Adobe Investigates Corporate Network Security Issue - lt
http://blogs.adobe.com/conversations/2010/01/adobe_investigates_corporate_n.html

======
jmount
So, any guess if updating from Adobe to fix "PDF zero-day bugs" (
<http://www.macworld.com/article/145670/adobe_patches.html> ) remove or
install what ever trojan/malware that may or may not have entered Adbode's
Corporate Network (and may or may not have been further distributed)?

------
nwatson
I hope Adobe et. al. have deployed some log archival & query (SIEM) solution
like SenSage (<http://www.sensage.com>).

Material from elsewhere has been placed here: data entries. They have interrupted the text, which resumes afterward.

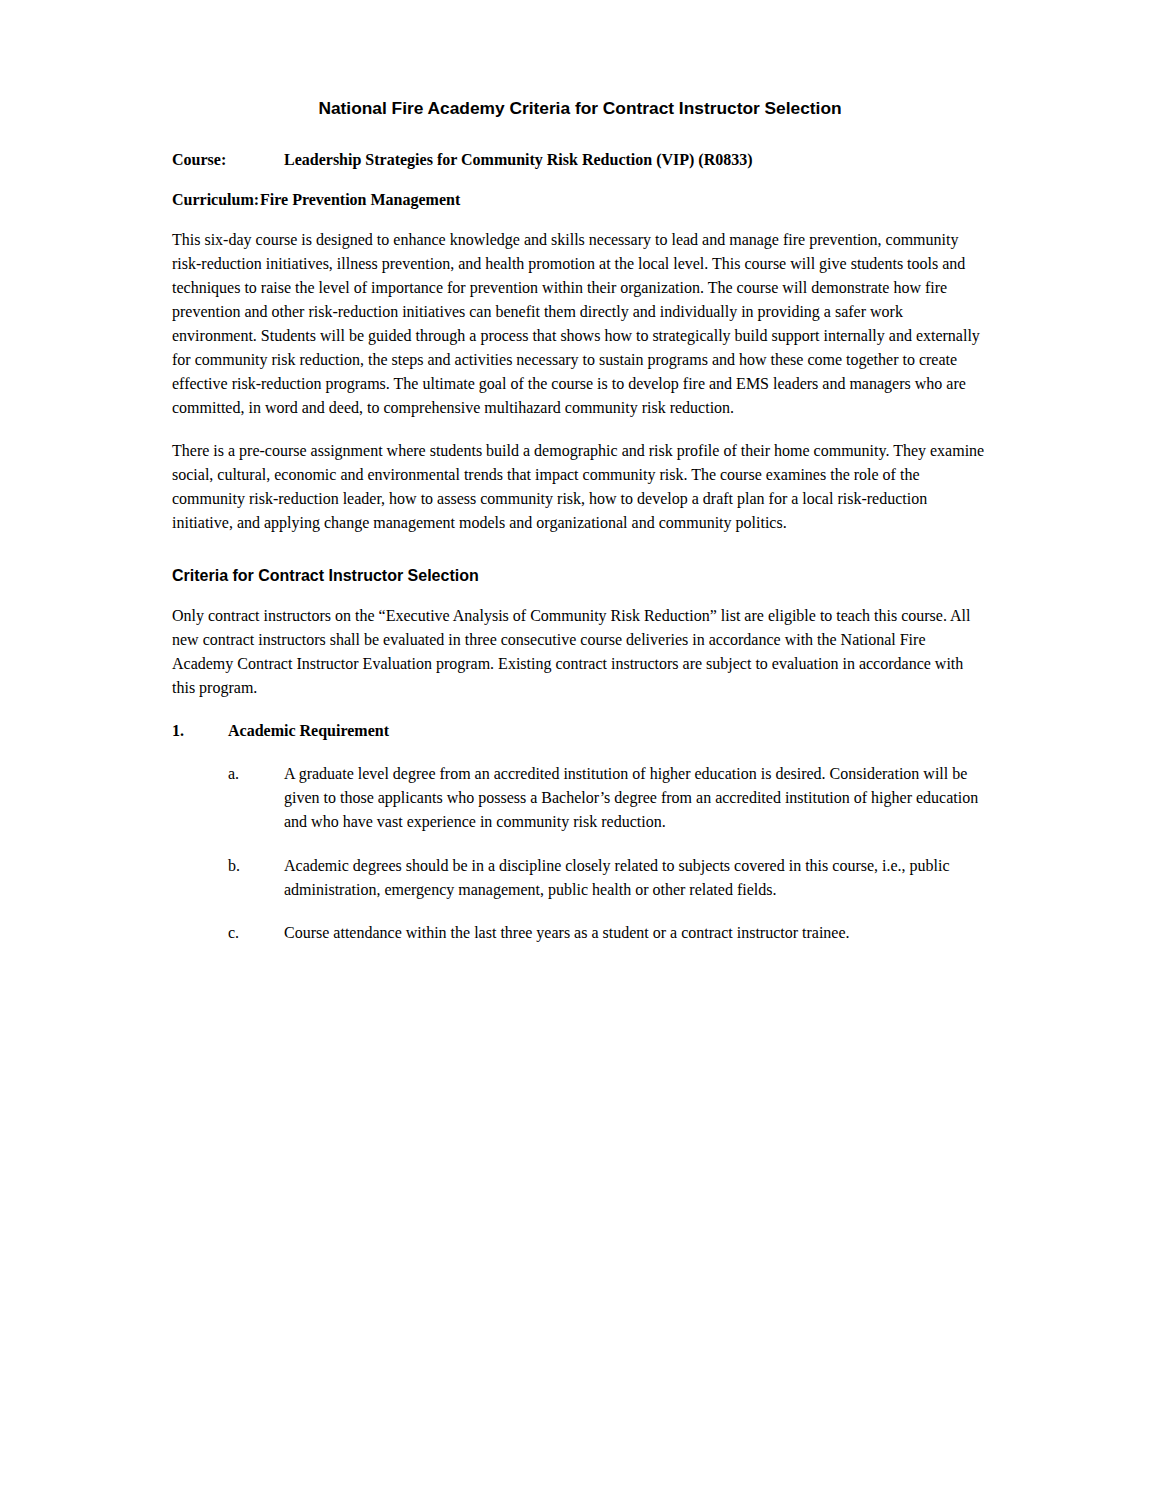National Fire Academy Criteria for Contract Instructor Selection
Course: Leadership Strategies for Community Risk Reduction (VIP) (R0833)
Curriculum: Fire Prevention Management
This six-day course is designed to enhance knowledge and skills necessary to lead and manage fire prevention, community risk-reduction initiatives, illness prevention, and health promotion at the local level. This course will give students tools and techniques to raise the level of importance for prevention within their organization. The course will demonstrate how fire prevention and other risk-reduction initiatives can benefit them directly and individually in providing a safer work environment. Students will be guided through a process that shows how to strategically build support internally and externally for community risk reduction, the steps and activities necessary to sustain programs and how these come together to create effective risk-reduction programs. The ultimate goal of the course is to develop fire and EMS leaders and managers who are committed, in word and deed, to comprehensive multihazard community risk reduction.
There is a pre-course assignment where students build a demographic and risk profile of their home community. They examine social, cultural, economic and environmental trends that impact community risk. The course examines the role of the community risk-reduction leader, how to assess community risk, how to develop a draft plan for a local risk-reduction initiative, and applying change management models and organizational and community politics.
Criteria for Contract Instructor Selection
Only contract instructors on the “Executive Analysis of Community Risk Reduction” list are eligible to teach this course. All new contract instructors shall be evaluated in three consecutive course deliveries in accordance with the National Fire Academy Contract Instructor Evaluation program. Existing contract instructors are subject to evaluation in accordance with this program.
Academic Requirement
A graduate level degree from an accredited institution of higher education is desired. Consideration will be given to those applicants who possess a Bachelor’s degree from an accredited institution of higher education and who have vast experience in community risk reduction.
Academic degrees should be in a discipline closely related to subjects covered in this course, i.e., public administration, emergency management, public health or other related fields.
Course attendance within the last three years as a student or a contract instructor trainee.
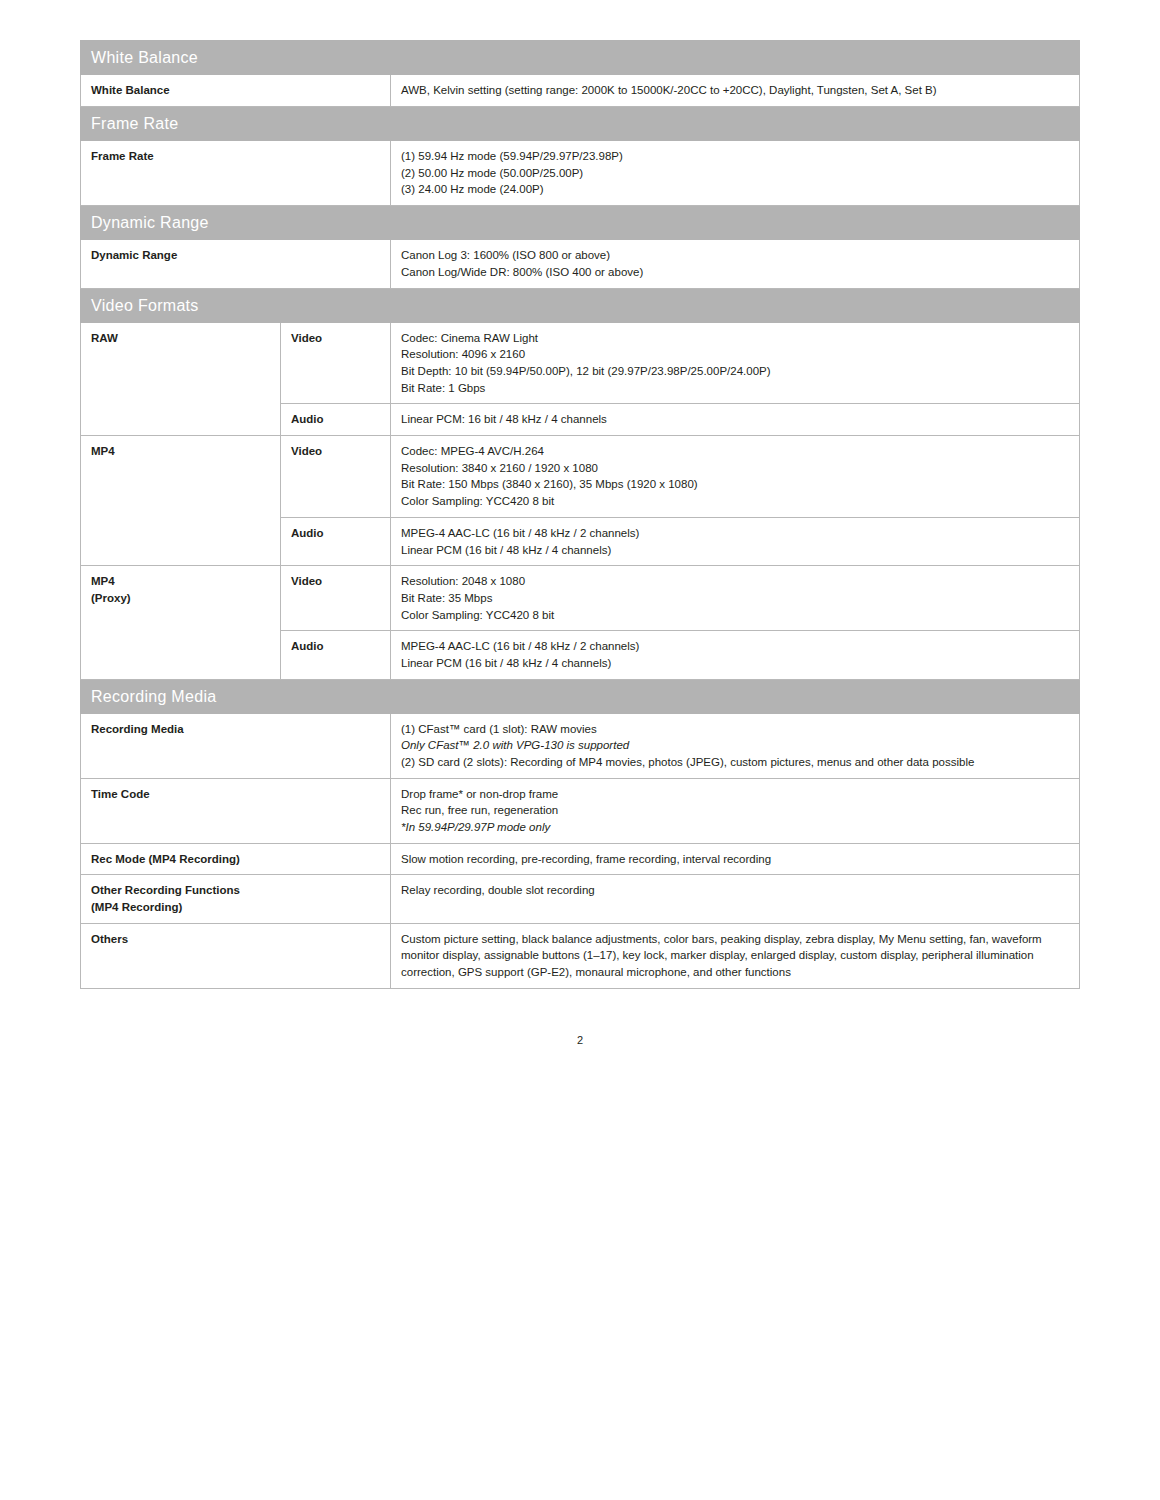| White Balance |
| White Balance | AWB, Kelvin setting (setting range: 2000K to 15000K/-20CC to +20CC), Daylight, Tungsten, Set A, Set B) |
| Frame Rate |
| Frame Rate | (1) 59.94 Hz mode (59.94P/29.97P/23.98P) (2) 50.00 Hz mode (50.00P/25.00P) (3) 24.00 Hz mode (24.00P) |
| Dynamic Range |
| Dynamic Range | Canon Log 3: 1600% (ISO 800 or above) Canon Log/Wide DR: 800% (ISO 400 or above) |
| Video Formats |
| RAW | Video | Codec: Cinema RAW Light Resolution: 4096 x 2160 Bit Depth: 10 bit (59.94P/50.00P), 12 bit (29.97P/23.98P/25.00P/24.00P) Bit Rate: 1 Gbps |
| Audio | Linear PCM: 16 bit / 48 kHz / 4 channels |
| MP4 | Video | Codec: MPEG-4 AVC/H.264 Resolution: 3840 x 2160 / 1920 x 1080 Bit Rate: 150 Mbps (3840 x 2160), 35 Mbps (1920 x 1080) Color Sampling: YCC420 8 bit |
| Audio | MPEG-4 AAC-LC (16 bit / 48 kHz / 2 channels) Linear PCM (16 bit / 48 kHz / 4 channels) |
| MP4 (Proxy) | Video | Resolution: 2048 x 1080 Bit Rate: 35 Mbps Color Sampling: YCC420 8 bit |
| Audio | MPEG-4 AAC-LC (16 bit / 48 kHz / 2 channels) Linear PCM (16 bit / 48 kHz / 4 channels) |
| Recording Media |
| Recording Media | (1) CFast™ card (1 slot): RAW movies Only CFast™ 2.0 with VPG-130 is supported (2) SD card (2 slots): Recording of MP4 movies, photos (JPEG), custom pictures, menus and other data possible |
| Time Code | Drop frame* or non-drop frame Rec run, free run, regeneration *In 59.94P/29.97P mode only |
| Rec Mode (MP4 Recording) | Slow motion recording, pre-recording, frame recording, interval recording |
| Other Recording Functions (MP4 Recording) | Relay recording, double slot recording |
| Others | Custom picture setting, black balance adjustments, color bars, peaking display, zebra display, My Menu setting, fan, waveform monitor display, assignable buttons (1–17), key lock, marker display, enlarged display, custom display, peripheral illumination correction, GPS support (GP-E2), monaural microphone, and other functions |
2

If so they'll have records needed for
forensic reconstruction of the attack, and find a way to remedy their problem.
If not, they're flying blind (or at least near-sighted). It will be
interesting to see whether this is an inside job.

------
brianobush
So adobe is one of the 20 companies. Others?

------
kevingadd
Someone managing to slip malicious code into the Flash Player or Acrobat
Reader installers is pretty much a worst-case scenario; the possibility of
someone _working for the Chinese government_ doing so is even worse. I don't
think that's actually likely, but the idea that someone might have been trying
is sobering. It's nice to see some degree of openness from Adobe about it.